(Raw data)

+ + + + +

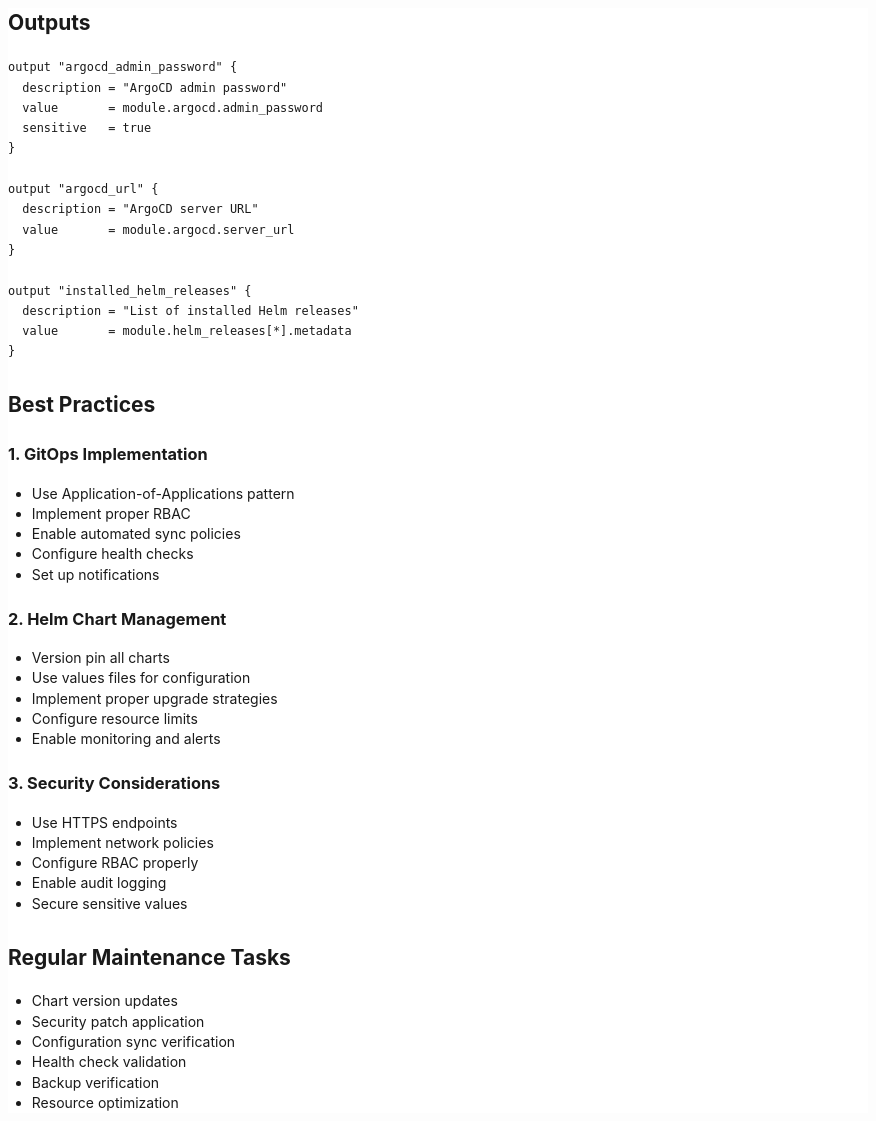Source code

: ## Outputs
```hcl
output "argocd_admin_password" {
  description = "ArgoCD admin password"
  value       = module.argocd.admin_password
  sensitive   = true
}

output "argocd_url" {
  description = "ArgoCD server URL"
  value       = module.argocd.server_url
}

output "installed_helm_releases" {
  description = "List of installed Helm releases"
  value       = module.helm_releases[*].metadata
}
```

## Best Practices

### 1. GitOps Implementation
- Use Application-of-Applications pattern
- Implement proper RBAC
- Enable automated sync policies
- Configure health checks
- Set up notifications

### 2. Helm Chart Management
- Version pin all charts
- Use values files for configuration
- Implement proper upgrade strategies
- Configure resource limits
- Enable monitoring and alerts

### 3. Security Considerations
- Use HTTPS endpoints
- Implement network policies
- Configure RBAC properly
- Enable audit logging
- Secure sensitive values

## Regular Maintenance Tasks
- Chart version updates
- Security patch application
- Configuration sync verification
- Health check validation
- Backup verification
- Resource optimization

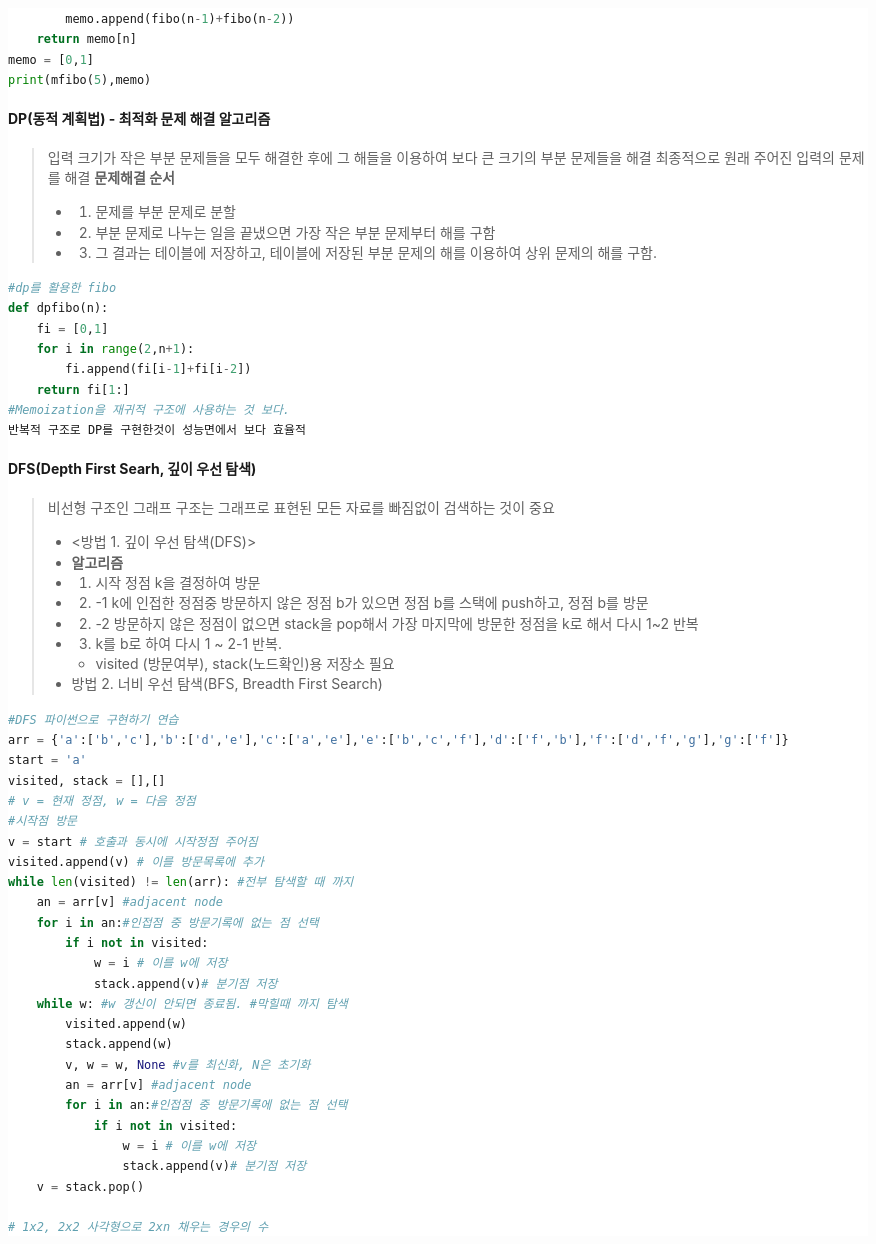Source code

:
 ```python
        memo.append(fibo(n-1)+fibo(n-2))
    return memo[n]
memo = [0,1]
print(mfibo(5),memo)
```
#### DP(동적 계획법) - 최적화 문제 해결 알고리즘
> 입력 크기가 작은 부분 문제들을 모두 해결한 후에
그 해들을 이용하여 보다 큰 크기의 부분 문제들을 해결
> 최종적으로 원래 주어진 입력의 문제를 해결
> **문제해결 순서**
> - 1. 문제를 부분 문제로 분할
> - 2. 부분 문제로 나누는 일을 끝냈으면 가장 작은 부분 문제부터 해를 구함
> - 3. 그 결과는 테이블에 저장하고, 테이블에 저장된 부분 문제의 해를 이용하여 상위 문제의 해를 구함.
```python
#dp를 활용한 fibo
def dpfibo(n):
    fi = [0,1]
    for i in range(2,n+1):
        fi.append(fi[i-1]+fi[i-2])
    return fi[1:]
#Memoization을 재귀적 구조에 사용하는 것 보다.
반복적 구조로 DP를 구현한것이 성능면에서 보다 효율적
```
#### DFS(Depth First Searh, 깊이 우선 탐색)
> 비선형 구조인 그래프 구조는 그래프로 표현된 모든 자료를
빠짐없이 검색하는 것이 중요
> - <방법 1. 깊이 우선 탐색(DFS)>
> - **알고리즘**
> - 1. 시작 정점 k을 결정하여 방문
> - 2. -1 k에 인접한 정점중 방문하지 않은 정점 b가 있으면
정점 b를 스택에 push하고, 정점 b를 방문
> - 2. -2 방문하지 않은 정점이 없으면 stack을 pop해서 가장 마지막에 방문한 정점을 k로 해서 다시 1~2 반복
> - 3. k를 b로 하여 다시 1 ~ 2-1 반복.
>   + visited (방문여부), stack(노드확인)용 저장소 필요
> - 방법 2. 너비 우선 탐색(BFS, Breadth First Search)
```python
#DFS 파이썬으로 구현하기 연습
arr = {'a':['b','c'],'b':['d','e'],'c':['a','e'],'e':['b','c','f'],'d':['f','b'],'f':['d','f','g'],'g':['f']}
start = 'a'
visited, stack = [],[]
# v = 현재 정점, w = 다음 정점
#시작점 방문
v = start # 호출과 동시에 시작정점 주어짐
visited.append(v) # 이를 방문목록에 추가
while len(visited) != len(arr): #전부 탐색할 때 까지
    an = arr[v] #adjacent node
    for i in an:#인접점 중 방문기록에 없는 점 선택
        if i not in visited:
            w = i # 이를 w에 저장
            stack.append(v)# 분기점 저장    
    while w: #w 갱신이 안되면 종료됨. #막힐때 까지 탐색
        visited.append(w)
        stack.append(w)
        v, w = w, None #v를 최신화, N은 초기화
        an = arr[v] #adjacent node
        for i in an:#인접점 중 방문기록에 없는 점 선택
            if i not in visited:
                w = i # 이를 w에 저장
                stack.append(v)# 분기점 저장
    v = stack.pop()

# 1x2, 2x2 사각형으로 2xn 채우는 경우의 수 
```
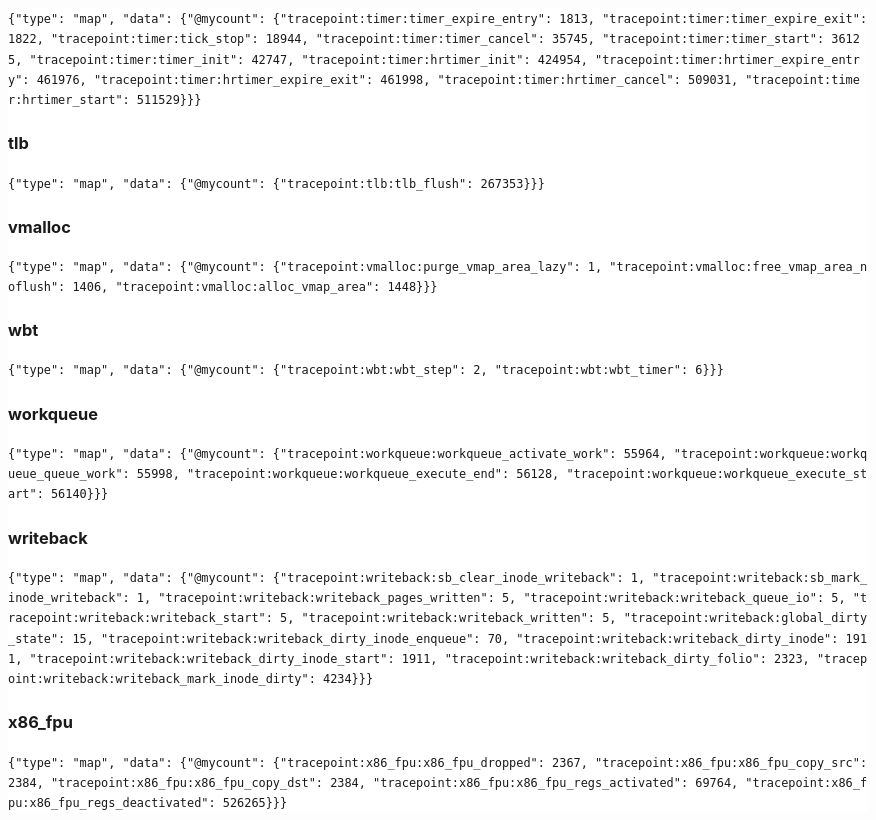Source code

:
 ```console
{"type": "map", "data": {"@mycount": {"tracepoint:timer:timer_expire_entry": 1813, "tracepoint:timer:timer_expire_exit": 1822, "tracepoint:timer:tick_stop": 18944, "tracepoint:timer:timer_cancel": 35745, "tracepoint:timer:timer_start": 36125, "tracepoint:timer:timer_init": 42747, "tracepoint:timer:hrtimer_init": 424954, "tracepoint:timer:hrtimer_expire_entry": 461976, "tracepoint:timer:hrtimer_expire_exit": 461998, "tracepoint:timer:hrtimer_cancel": 509031, "tracepoint:timer:hrtimer_start": 511529}}}
```

### tlb

```console
{"type": "map", "data": {"@mycount": {"tracepoint:tlb:tlb_flush": 267353}}}
```

### vmalloc

```console
{"type": "map", "data": {"@mycount": {"tracepoint:vmalloc:purge_vmap_area_lazy": 1, "tracepoint:vmalloc:free_vmap_area_noflush": 1406, "tracepoint:vmalloc:alloc_vmap_area": 1448}}}
```

### wbt

```console
{"type": "map", "data": {"@mycount": {"tracepoint:wbt:wbt_step": 2, "tracepoint:wbt:wbt_timer": 6}}}
```

### workqueue

```console
{"type": "map", "data": {"@mycount": {"tracepoint:workqueue:workqueue_activate_work": 55964, "tracepoint:workqueue:workqueue_queue_work": 55998, "tracepoint:workqueue:workqueue_execute_end": 56128, "tracepoint:workqueue:workqueue_execute_start": 56140}}}
```

### writeback

```console
{"type": "map", "data": {"@mycount": {"tracepoint:writeback:sb_clear_inode_writeback": 1, "tracepoint:writeback:sb_mark_inode_writeback": 1, "tracepoint:writeback:writeback_pages_written": 5, "tracepoint:writeback:writeback_queue_io": 5, "tracepoint:writeback:writeback_start": 5, "tracepoint:writeback:writeback_written": 5, "tracepoint:writeback:global_dirty_state": 15, "tracepoint:writeback:writeback_dirty_inode_enqueue": 70, "tracepoint:writeback:writeback_dirty_inode": 1911, "tracepoint:writeback:writeback_dirty_inode_start": 1911, "tracepoint:writeback:writeback_dirty_folio": 2323, "tracepoint:writeback:writeback_mark_inode_dirty": 4234}}}
```

### x86_fpu

```console
{"type": "map", "data": {"@mycount": {"tracepoint:x86_fpu:x86_fpu_dropped": 2367, "tracepoint:x86_fpu:x86_fpu_copy_src": 2384, "tracepoint:x86_fpu:x86_fpu_copy_dst": 2384, "tracepoint:x86_fpu:x86_fpu_regs_activated": 69764, "tracepoint:x86_fpu:x86_fpu_regs_deactivated": 526265}}}
```
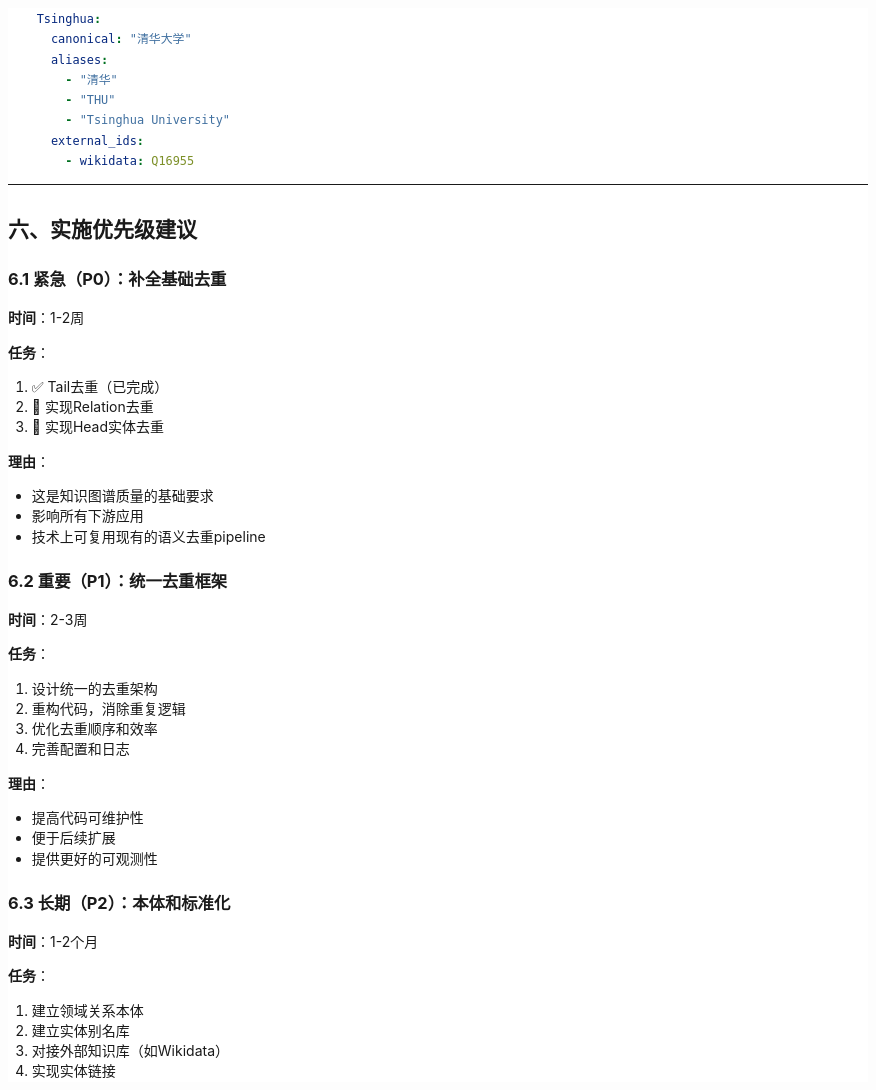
 ```yaml
    Tsinghua:
      canonical: "清华大学"
      aliases:
        - "清华"
        - "THU"
        - "Tsinghua University"
      external_ids:
        - wikidata: Q16955
```

---

## 六、实施优先级建议

### 6.1 紧急（P0）：补全基础去重

**时间**：1-2周

**任务**：
1. ✅ Tail去重（已完成）
2. 🔴 实现Relation去重
3. 🔴 实现Head实体去重

**理由**：
- 这是知识图谱质量的基础要求
- 影响所有下游应用
- 技术上可复用现有的语义去重pipeline

### 6.2 重要（P1）：统一去重框架

**时间**：2-3周

**任务**：
1. 设计统一的去重架构
2. 重构代码，消除重复逻辑
3. 优化去重顺序和效率
4. 完善配置和日志

**理由**：
- 提高代码可维护性
- 便于后续扩展
- 提供更好的可观测性

### 6.3 长期（P2）：本体和标准化

**时间**：1-2个月

**任务**：
1. 建立领域关系本体
2. 建立实体别名库
3. 对接外部知识库（如Wikidata）
4. 实现实体链接
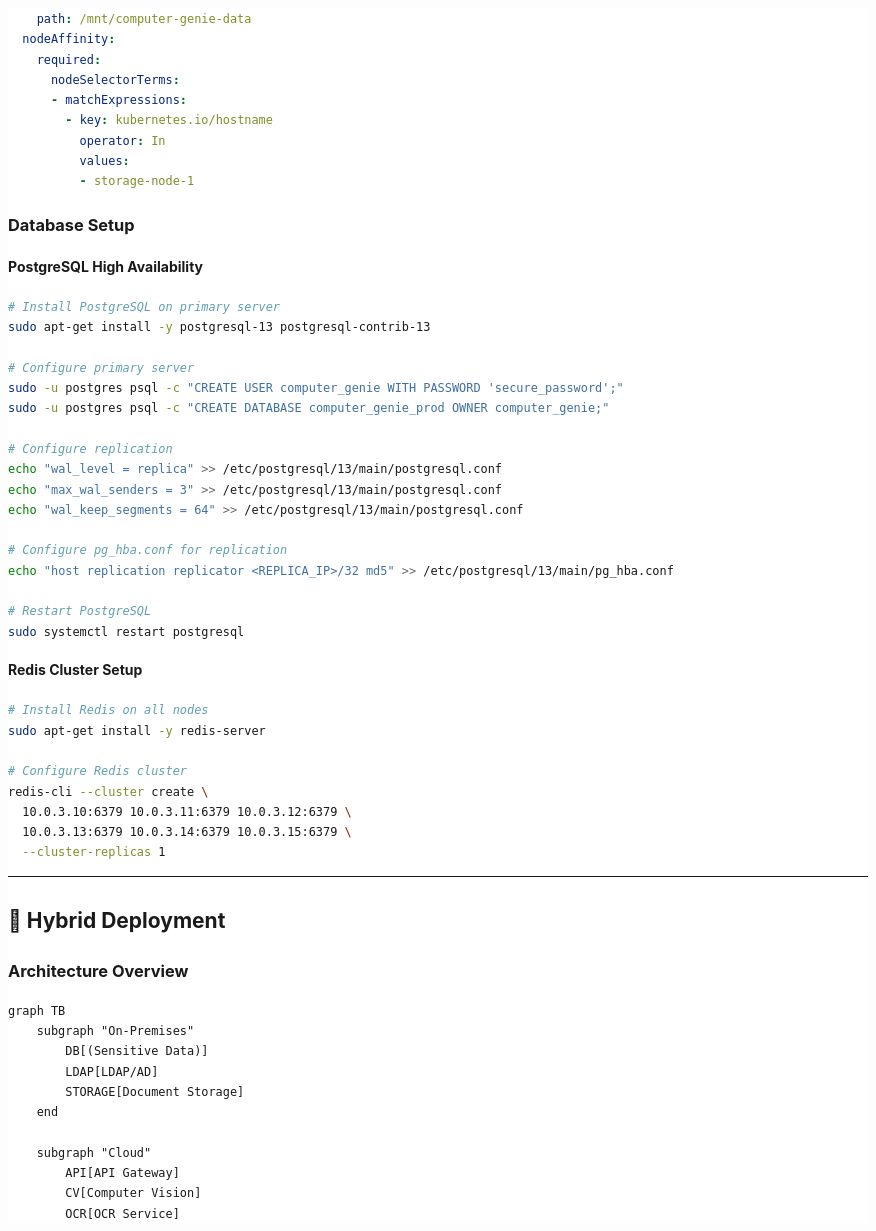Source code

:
```yaml
    path: /mnt/computer-genie-data
  nodeAffinity:
    required:
      nodeSelectorTerms:
      - matchExpressions:
        - key: kubernetes.io/hostname
          operator: In
          values:
          - storage-node-1
```

### **Database Setup**

#### **PostgreSQL High Availability**
```bash
# Install PostgreSQL on primary server
sudo apt-get install -y postgresql-13 postgresql-contrib-13

# Configure primary server
sudo -u postgres psql -c "CREATE USER computer_genie WITH PASSWORD 'secure_password';"
sudo -u postgres psql -c "CREATE DATABASE computer_genie_prod OWNER computer_genie;"

# Configure replication
echo "wal_level = replica" >> /etc/postgresql/13/main/postgresql.conf
echo "max_wal_senders = 3" >> /etc/postgresql/13/main/postgresql.conf
echo "wal_keep_segments = 64" >> /etc/postgresql/13/main/postgresql.conf

# Configure pg_hba.conf for replication
echo "host replication replicator <REPLICA_IP>/32 md5" >> /etc/postgresql/13/main/pg_hba.conf

# Restart PostgreSQL
sudo systemctl restart postgresql
```

#### **Redis Cluster Setup**
```bash
# Install Redis on all nodes
sudo apt-get install -y redis-server

# Configure Redis cluster
redis-cli --cluster create \
  10.0.3.10:6379 10.0.3.11:6379 10.0.3.12:6379 \
  10.0.3.13:6379 10.0.3.14:6379 10.0.3.15:6379 \
  --cluster-replicas 1
```

---

## 🔄 **Hybrid Deployment**

### **Architecture Overview**
```mermaid
graph TB
    subgraph "On-Premises"
        DB[(Sensitive Data)]
        LDAP[LDAP/AD]
        STORAGE[Document Storage]
    end
    
    subgraph "Cloud"
        API[API Gateway]
        CV[Computer Vision]
        OCR[OCR Service]
```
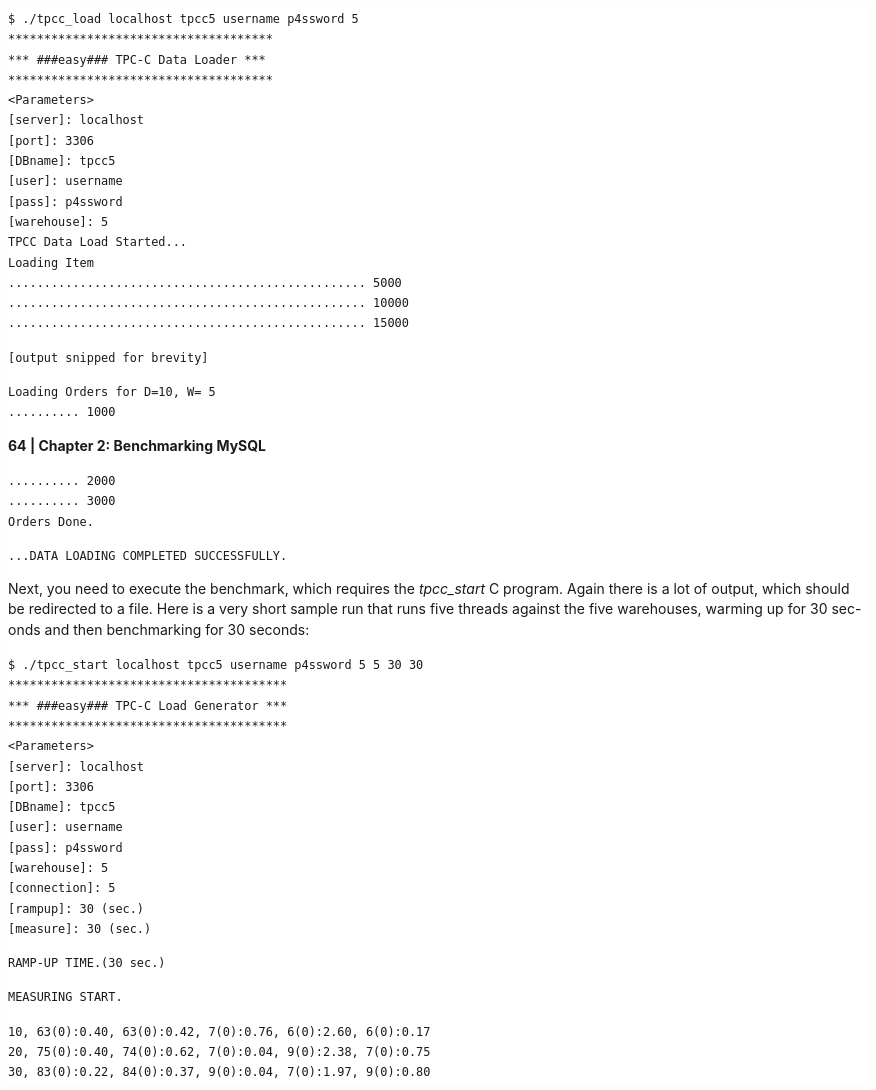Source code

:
 ```
$ ./tpcc_load localhost tpcc5 username p4ssword 5
*************************************
*** ###easy### TPC-C Data Loader ***
*************************************
<Parameters>
[server]: localhost
[port]: 3306
[DBname]: tpcc5
[user]: username
[pass]: p4ssword
[warehouse]: 5
TPCC Data Load Started...
Loading Item
.................................................. 5000
.................................................. 10000
.................................................. 15000
```
```
[output snipped for brevity]
```
```
Loading Orders for D=10, W= 5
.......... 1000
```
**64 | Chapter 2: Benchmarking MySQL**


```
.......... 2000
.......... 3000
Orders Done.
```
```
...DATA LOADING COMPLETED SUCCESSFULLY.
```
Next, you need to execute the benchmark, which requires the _tpcc_start_ C program.
Again there is a lot of output, which should be redirected to a file. Here is a very short
sample run that runs five threads against the five warehouses, warming up for 30 sec-
onds and then benchmarking for 30 seconds:

```
$ ./tpcc_start localhost tpcc5 username p4ssword 5 5 30 30
***************************************
*** ###easy### TPC-C Load Generator ***
***************************************
<Parameters>
[server]: localhost
[port]: 3306
[DBname]: tpcc5
[user]: username
[pass]: p4ssword
[warehouse]: 5
[connection]: 5
[rampup]: 30 (sec.)
[measure]: 30 (sec.)
```
```
RAMP-UP TIME.(30 sec.)
```
```
MEASURING START.
```
```
10, 63(0):0.40, 63(0):0.42, 7(0):0.76, 6(0):2.60, 6(0):0.17
20, 75(0):0.40, 74(0):0.62, 7(0):0.04, 9(0):2.38, 7(0):0.75
30, 83(0):0.22, 84(0):0.37, 9(0):0.04, 7(0):1.97, 9(0):0.80
```
```
```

+ + + + +

(Requirement)
A single number is required: how many lines in the material hold the word "문제들을".

(Solution to this exercise)
2